=== Begin Enclosure ===
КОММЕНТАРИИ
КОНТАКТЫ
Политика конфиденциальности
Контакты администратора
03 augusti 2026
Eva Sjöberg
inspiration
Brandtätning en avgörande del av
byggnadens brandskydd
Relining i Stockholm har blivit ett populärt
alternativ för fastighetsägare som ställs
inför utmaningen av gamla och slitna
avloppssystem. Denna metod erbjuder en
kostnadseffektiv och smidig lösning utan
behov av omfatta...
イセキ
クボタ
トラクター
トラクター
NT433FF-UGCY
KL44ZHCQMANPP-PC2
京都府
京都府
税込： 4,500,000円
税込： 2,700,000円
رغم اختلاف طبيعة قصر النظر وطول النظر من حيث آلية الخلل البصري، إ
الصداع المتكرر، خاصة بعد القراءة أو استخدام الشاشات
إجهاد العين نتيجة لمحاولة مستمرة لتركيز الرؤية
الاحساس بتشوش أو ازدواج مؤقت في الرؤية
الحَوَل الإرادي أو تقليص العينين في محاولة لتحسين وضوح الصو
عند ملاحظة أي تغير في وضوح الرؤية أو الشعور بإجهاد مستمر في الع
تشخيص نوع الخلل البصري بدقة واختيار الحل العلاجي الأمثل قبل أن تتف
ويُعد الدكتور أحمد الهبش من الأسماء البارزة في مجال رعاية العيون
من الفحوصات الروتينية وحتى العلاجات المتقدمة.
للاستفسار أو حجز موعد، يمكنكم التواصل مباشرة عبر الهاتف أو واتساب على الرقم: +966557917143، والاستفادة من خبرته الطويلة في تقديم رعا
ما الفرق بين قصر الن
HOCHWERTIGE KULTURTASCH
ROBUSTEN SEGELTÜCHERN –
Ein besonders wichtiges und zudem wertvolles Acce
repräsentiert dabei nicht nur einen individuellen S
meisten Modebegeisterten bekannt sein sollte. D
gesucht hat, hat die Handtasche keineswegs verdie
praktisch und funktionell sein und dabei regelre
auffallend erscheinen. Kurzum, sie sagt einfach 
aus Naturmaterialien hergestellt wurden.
=== End Enclosure ===
> _PROBLEM TO SOLVE_
Lines with the word "الرؤية" in them are the answer; report each one from the data.

> _EXERCISE OUTPUT_
إجهاد العين نتيجة لمحاولة مستمرة لتركيز الرؤية
الاحساس بتشوش أو ازدواج مؤقت في الرؤية
عند ملاحظة أي تغير في وضوح الرؤية أو الشعور بإجهاد مستمر في الع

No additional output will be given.